* Supplied material
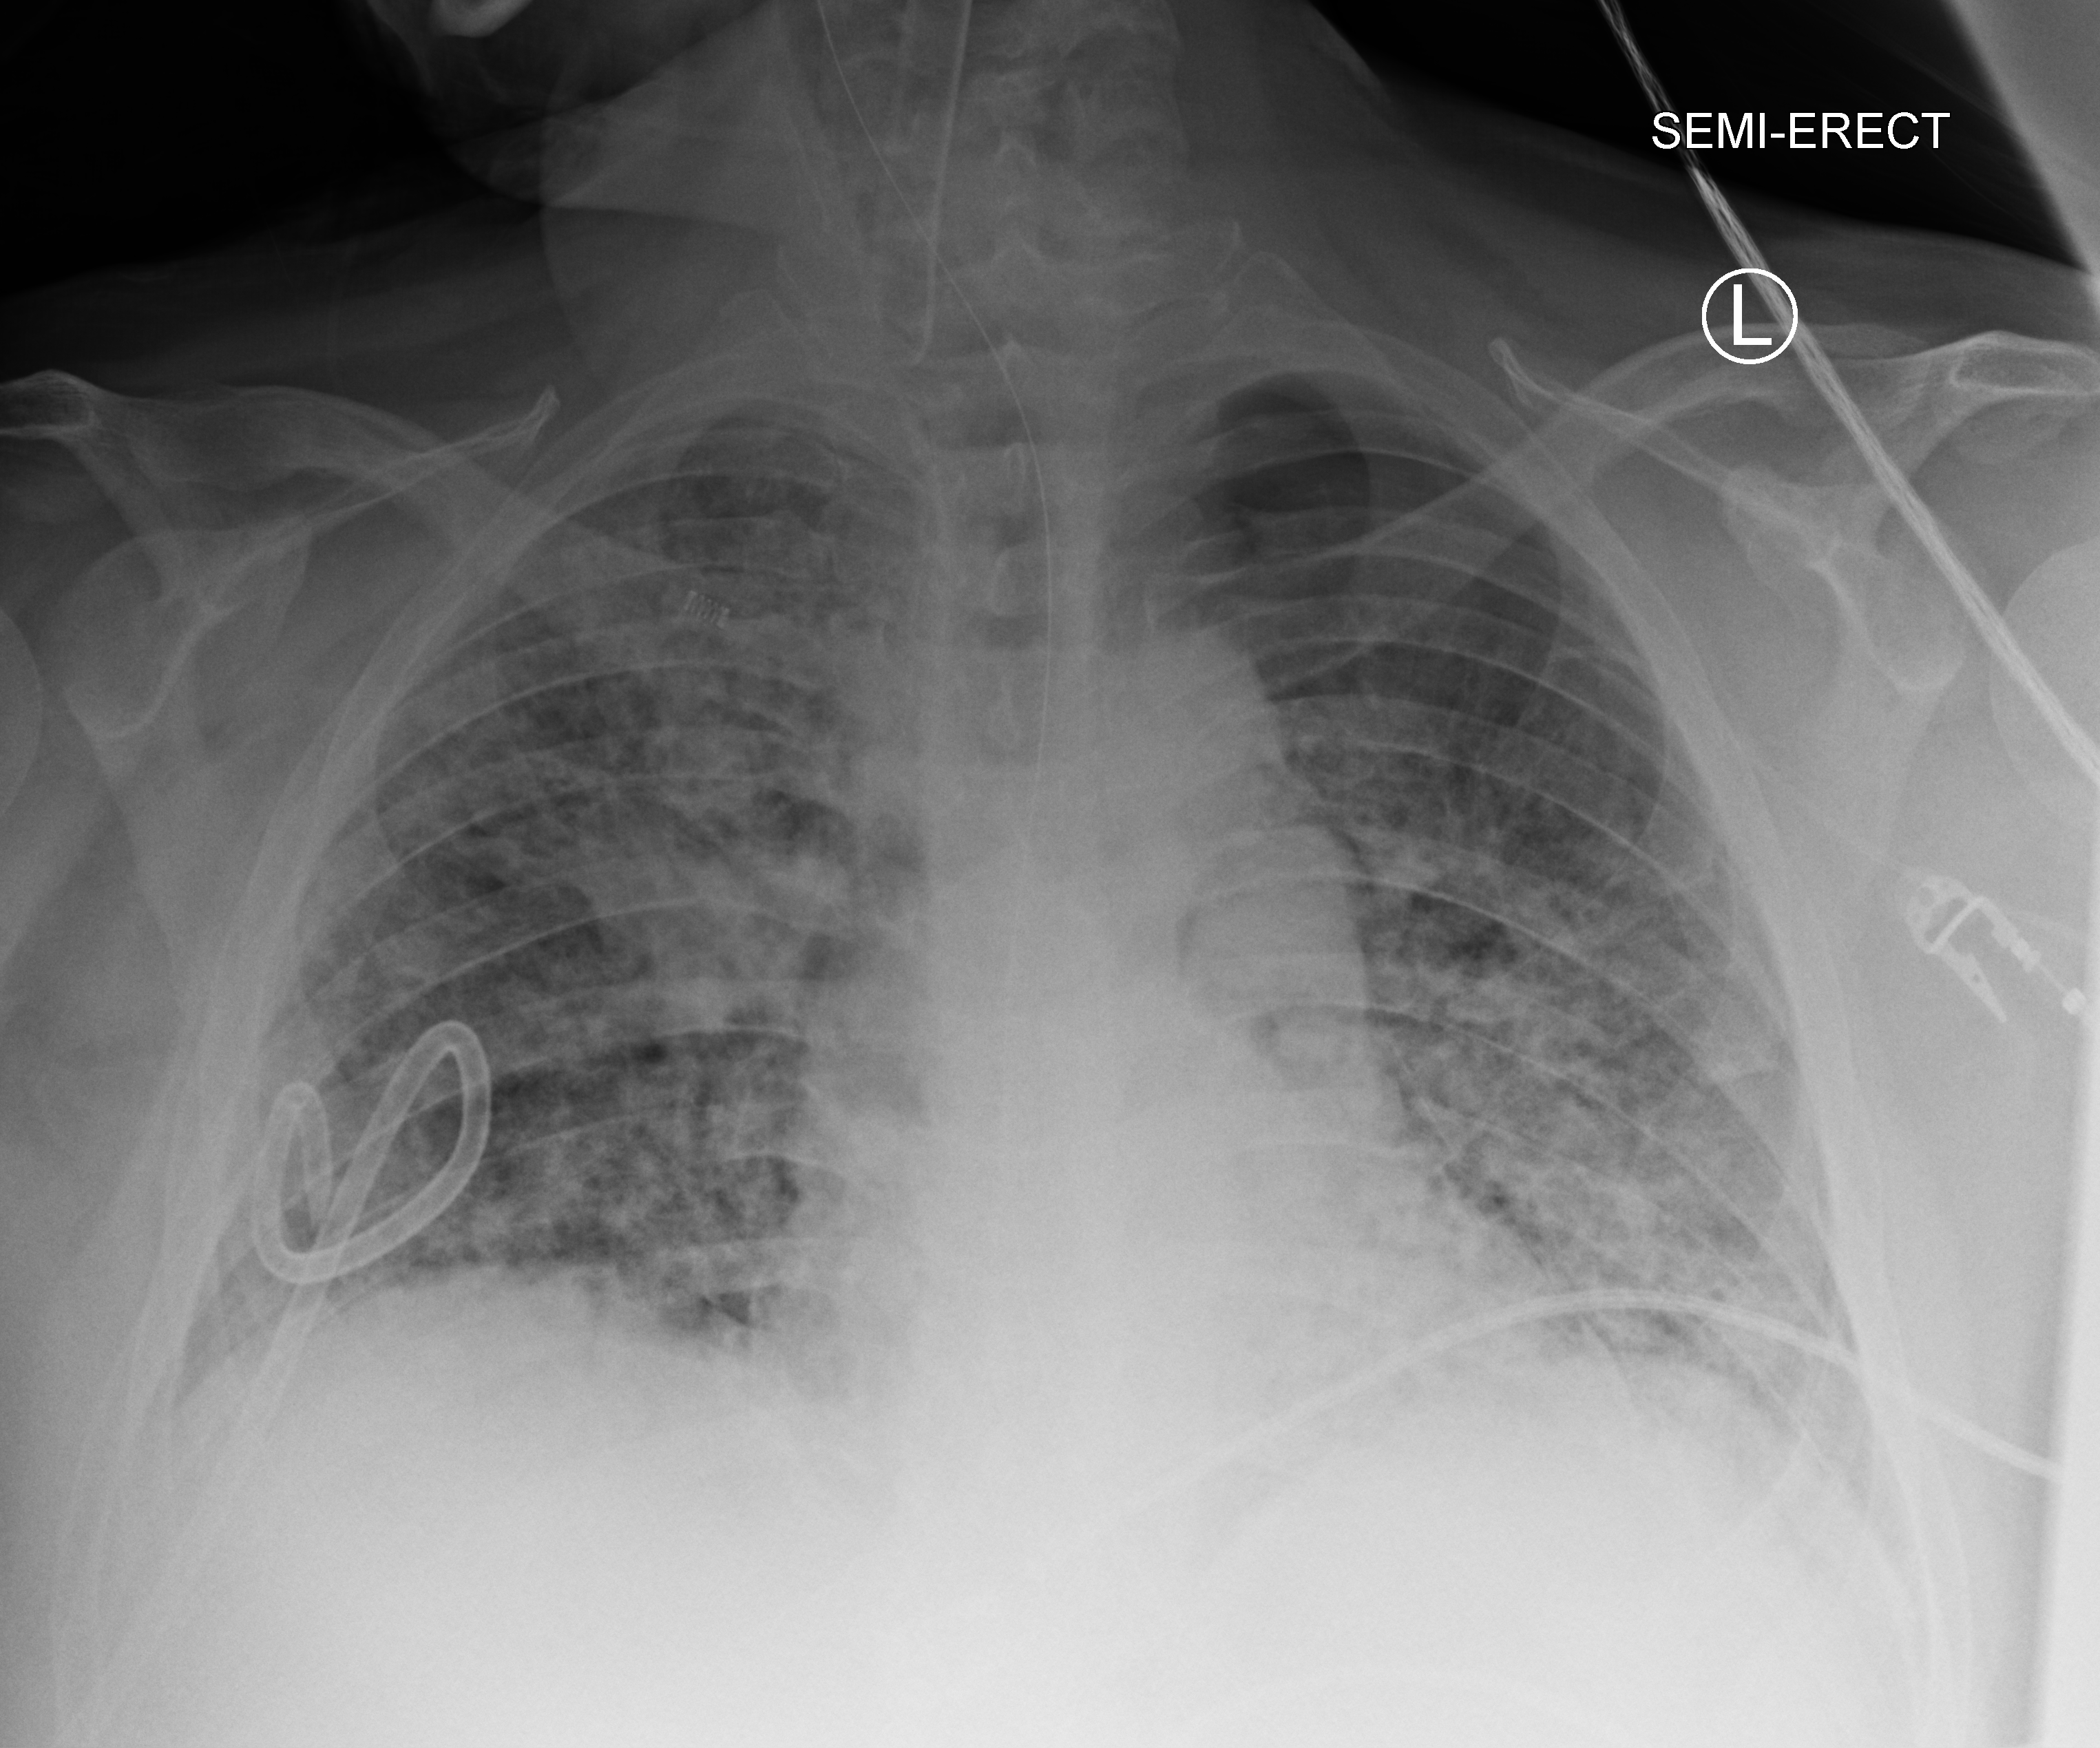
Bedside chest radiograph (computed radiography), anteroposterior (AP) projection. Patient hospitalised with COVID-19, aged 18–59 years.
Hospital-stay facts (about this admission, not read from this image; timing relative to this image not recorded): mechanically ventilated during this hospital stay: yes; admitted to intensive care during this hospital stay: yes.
--
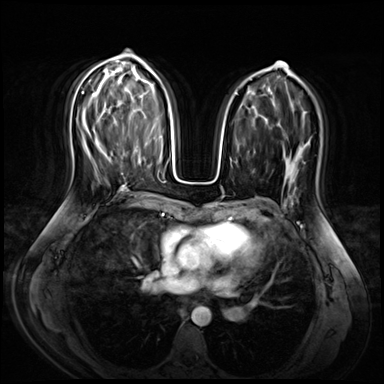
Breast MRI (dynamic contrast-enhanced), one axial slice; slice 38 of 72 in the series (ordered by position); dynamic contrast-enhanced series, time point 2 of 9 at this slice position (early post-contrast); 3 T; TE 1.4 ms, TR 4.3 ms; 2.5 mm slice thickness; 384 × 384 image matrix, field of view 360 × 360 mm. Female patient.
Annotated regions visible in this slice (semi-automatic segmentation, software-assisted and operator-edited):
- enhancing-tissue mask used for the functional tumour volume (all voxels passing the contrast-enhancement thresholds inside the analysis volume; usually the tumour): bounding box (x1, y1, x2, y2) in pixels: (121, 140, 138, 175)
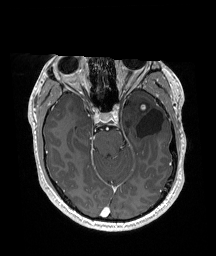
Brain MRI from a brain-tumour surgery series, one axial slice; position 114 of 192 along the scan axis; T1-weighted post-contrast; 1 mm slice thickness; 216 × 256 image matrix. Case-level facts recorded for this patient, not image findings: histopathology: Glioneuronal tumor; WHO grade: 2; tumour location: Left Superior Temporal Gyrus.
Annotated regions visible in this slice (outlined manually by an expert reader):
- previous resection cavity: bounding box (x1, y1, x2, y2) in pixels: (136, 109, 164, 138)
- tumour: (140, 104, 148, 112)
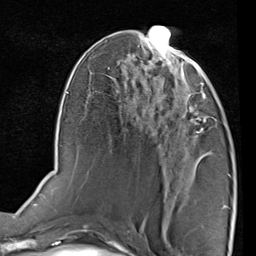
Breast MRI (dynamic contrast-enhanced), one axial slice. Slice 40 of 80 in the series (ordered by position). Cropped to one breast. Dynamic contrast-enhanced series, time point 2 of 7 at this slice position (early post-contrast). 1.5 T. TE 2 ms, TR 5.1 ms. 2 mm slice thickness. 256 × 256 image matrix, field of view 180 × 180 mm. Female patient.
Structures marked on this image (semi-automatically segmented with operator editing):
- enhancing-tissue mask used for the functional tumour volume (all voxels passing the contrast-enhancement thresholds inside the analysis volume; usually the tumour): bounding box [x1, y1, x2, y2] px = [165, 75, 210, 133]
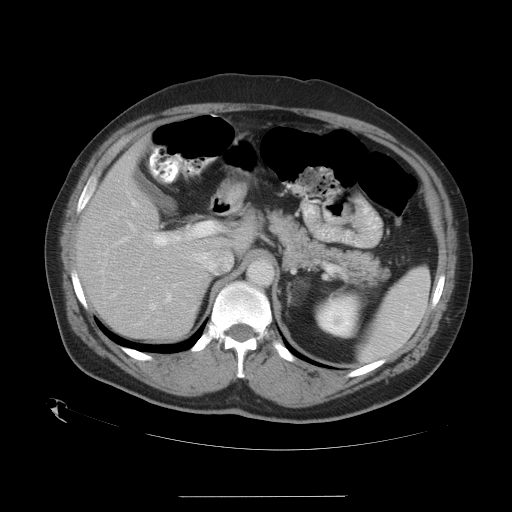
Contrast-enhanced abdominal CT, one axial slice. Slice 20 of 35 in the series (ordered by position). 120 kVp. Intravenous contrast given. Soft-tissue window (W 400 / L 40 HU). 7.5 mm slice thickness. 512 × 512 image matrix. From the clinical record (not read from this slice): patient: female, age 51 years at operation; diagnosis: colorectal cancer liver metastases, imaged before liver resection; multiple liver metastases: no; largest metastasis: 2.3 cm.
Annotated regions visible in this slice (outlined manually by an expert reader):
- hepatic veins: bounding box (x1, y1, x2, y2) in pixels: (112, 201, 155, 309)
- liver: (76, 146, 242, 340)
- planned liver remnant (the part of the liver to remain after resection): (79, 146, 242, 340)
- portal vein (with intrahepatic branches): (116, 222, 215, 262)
* * *
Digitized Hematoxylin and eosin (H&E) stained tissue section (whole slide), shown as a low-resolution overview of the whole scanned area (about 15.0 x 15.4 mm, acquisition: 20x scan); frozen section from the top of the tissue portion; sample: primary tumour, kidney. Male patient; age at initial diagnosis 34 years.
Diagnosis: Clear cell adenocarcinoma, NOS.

* Required work
What is needed is an exact copy of the lines above, from the one holding "Breast MRI (dynamic contrast-enhanced), one axial slice." down to the one holding "- portal vein", with those two included and the pictures left out.

* Solution for this problem
Breast MRI (dynamic contrast-enhanced), one axial slice. Slice 40 of 80 in the series (ordered by position). Cropped to one breast. Dynamic contrast-enhanced series, time point 2 of 7 at this slice position (early post-contrast). 1.5 T. TE 2 ms, TR 5.1 ms. 2 mm slice thickness. 256 × 256 image matrix, field of view 180 × 180 mm. Female patient.
Structures marked on this image (semi-automatically segmented with operator editing):
- enhancing-tissue mask used for the functional tumour volume (all voxels passing the contrast-enhancement thresholds inside the analysis volume; usually the tumour): bounding box [x1, y1, x2, y2] px = [165, 75, 210, 133]
Contrast-enhanced abdominal CT, one axial slice. Slice 20 of 35 in the series (ordered by position). 120 kVp. Intravenous contrast given. Soft-tissue window (W 400 / L 40 HU). 7.5 mm slice thickness. 512 × 512 image matrix. From the clinical record (not read from this slice): patient: female, age 51 years at operation; diagnosis: colorectal cancer liver metastases, imaged before liver resection; multiple liver metastases: no; largest metastasis: 2.3 cm.
Annotated regions visible in this slice (outlined manually by an expert reader):
- hepatic veins: bounding box (x1, y1, x2, y2) in pixels: (112, 201, 155, 309)
- liver: (76, 146, 242, 340)
- planned liver remnant (the part of the liver to remain after resection): (79, 146, 242, 340)
- portal vein (with intrahepatic branches): (116, 222, 215, 262)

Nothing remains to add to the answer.